Voici les principales perspectives de changement :

  • De la vision à la réaction : Les orientations initiales présentaient une vision proactive pour l’avenir de l’Europe. Le discours des 100 jours est plus réactif, motivé par les crises immédiates et les menaces extérieures. La communication est passée de la présentation d’un plan à long terme à la mise en évidence d’une action urgente dans un environnement volatile.
  • Sécurisation de la politique : La sécurité est devenue le prisme dominant à travers lequel toutes les politiques sont envisagées. De la compétitivité économique à la migration, le récit est de plus en plus encadré par des préoccupations de sécurité. Cela nécessite une stratégie de communication qui équilibre les impératifs de sécurité avec l’engagement de l’UE en faveur de l’ouverture, des valeurs et des droits fondamentaux.
  • Accent sur la puissance militaire (« Hard Power ») : L’accent mis sur REARM Europe et une Union européenne de la défense signale un changement significatif vers la mise en avant des capacités de puissance militaire. La communication stratégique doit désormais transmettre efficacement ce changement tout en rassurant les citoyens et les partenaires qu’il s’agit d’une mesure nécessaire pour la paix et la stabilité, et non d’une militarisation belliciste.
  • L’urgence comme outil de communication : L’insistance constante sur l' »urgence » est un outil de communication pour mobiliser l’action et recueillir le soutien. Cependant, elle comporte également le risque de créer de l’anxiété et potentiellement d’éroder la confiance si elle n’est pas gérée avec précaution. La communication doit équilibrer le message d’urgence avec un message de réassurance et une voie claire à suivre.
  • Partenariats redéfinis par la confiance : Les partenariats ne concernent plus seulement la coopération économique ou politique, mais sont de plus en plus définis par la « confiance ». Cela nécessite une stratégie de communication qui mette l’accent sur les valeurs partagées, la fiabilité et l’engagement à long terme dans la construction d’alliances.
  • Cohésion interne comme impératif de sécurité : L’appel à l’unité et à la cohésion sociale n’est pas seulement un objectif de politique sociale, mais un impératif de sécurité. Les divisions au sein des sociétés sont considérées comme des vulnérabilités qui peuvent être exploitées par des acteurs extérieurs. La communication doit renforcer le message d’unité et de solidarité européennes comme essentiels à la sécurité collective.
  • Nécessité d’un message clair et cohérent : Dans un environnement motivé par les crises, un message clair, cohérent et facilement compréhensible est primordial. La complexité des politiques de l’UE doit être traduite en récits accessibles qui trouvent un écho auprès des citoyens et des parties prenantes, en renforçant la confiance et la compréhension face à l’incertitude.

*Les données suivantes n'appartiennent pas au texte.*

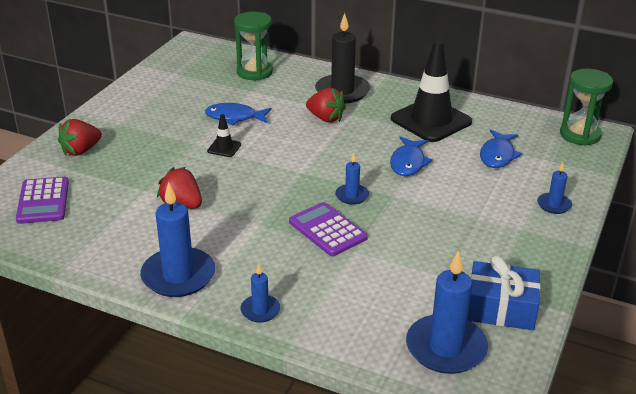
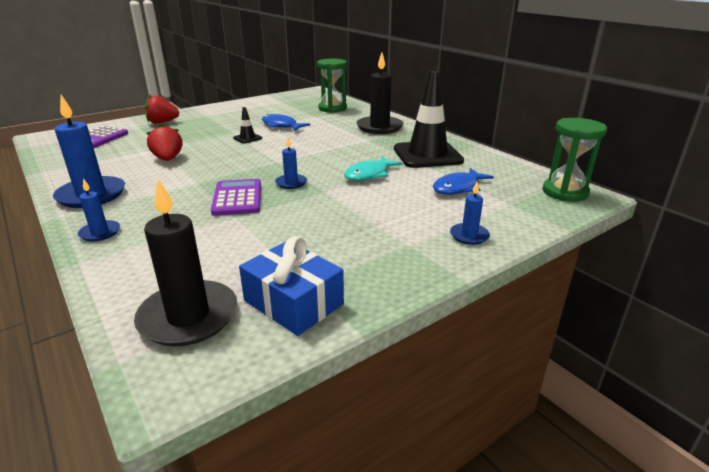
camera: 30 degrees right, 5 degrees down
red strawberry [306,88,346,122] -> none
blue fish [390,136,433,176] -> turquoise fish [344,156,403,181]
blue candle [406,251,488,374] -> black candle [134,179,237,346]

Les 100 premiers jours de la Commission von der Leyen marquent une transition d’une feuille de route pré-planifiée, le « blueprint » à un mode de réponse aux crises, le « battlefield ». Le défi de la communication stratégique consiste désormais à articuler efficacement ce changement, en équilibrant le besoin urgent de sécurité et de défense avec les valeurs fondamentales de l’UE.

Le récit européen doit transmettre la détermination tout en demeurant un « choix de l’Europe » le contexte nous pousse à nous réarmer, passant d’une décision stratégique à un impératif immédiat de survie et de résilience. La stratégie de communication de l’UE doit désormais refléter cette nouvelle réalité.

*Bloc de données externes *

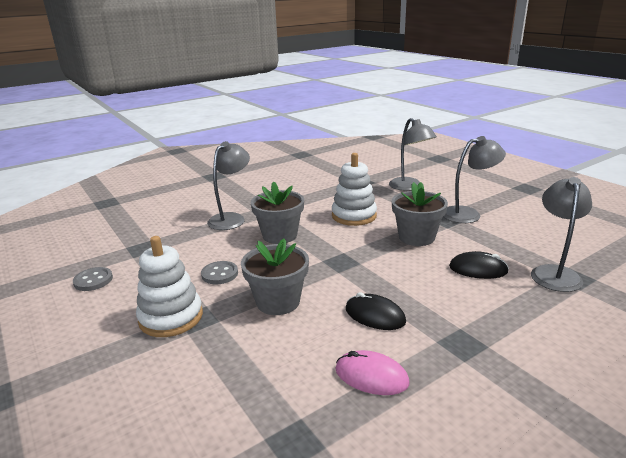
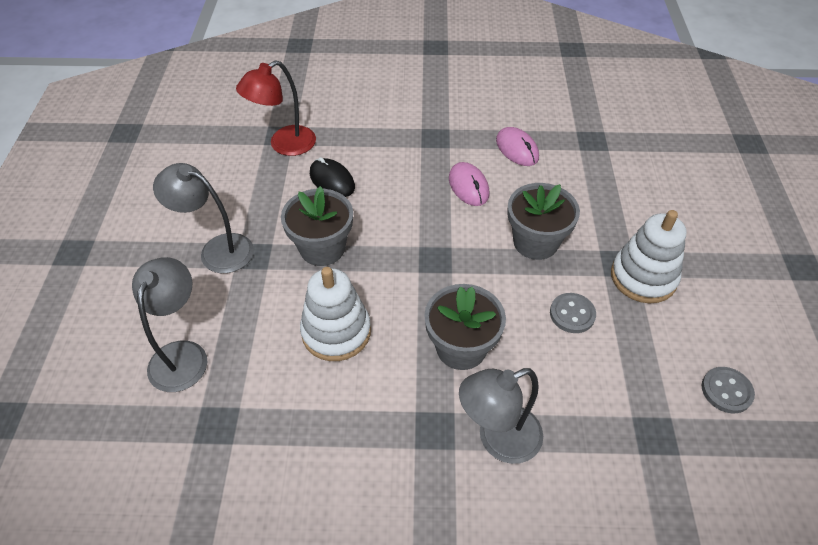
camera: 145 degrees left, 25 degrees up
black mouse [346,292,406,330] -> pink mouse [449,162,489,206]
grey lamp [531,177,592,292] -> red lamp [236,60,316,156]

Quelle campagne idéale de communication stratégique de l’UE, selon le programme de travail de la Commission européenne en 2025 ?

À l’aube d’une nouvelle ère géopolitique, marquée par des défis complexes et interconnectés, la Commission européenne se doit de transcender le simple exercice de communication pour engager un dialogue avec les citoyens, les entreprises et les parties prenantes. Le programme de travail pour 2025 représente une feuille de route pour « une Union plus forte, plus unie et plus efficace ». Cependant, son impact réel dépendra de la capacité à traduire cette vision en une narration claire, inspirante et mobilisatrice. Une campagne de communication stratégique qui ambitionne de forger un récit européen commun, de susciter un sentiment d’appartenance renouvelé et de démontrer concrètement la valeur ajoutée de l’action européenne dans un monde en pleine mutation. En misant sur la force du collectif, la simplification des actions et une projection résolument tournée vers l’avenir, cette campagne viserait à réaffirmer le leadership de l’UE et à consolider le lien de confiance avec ses publics.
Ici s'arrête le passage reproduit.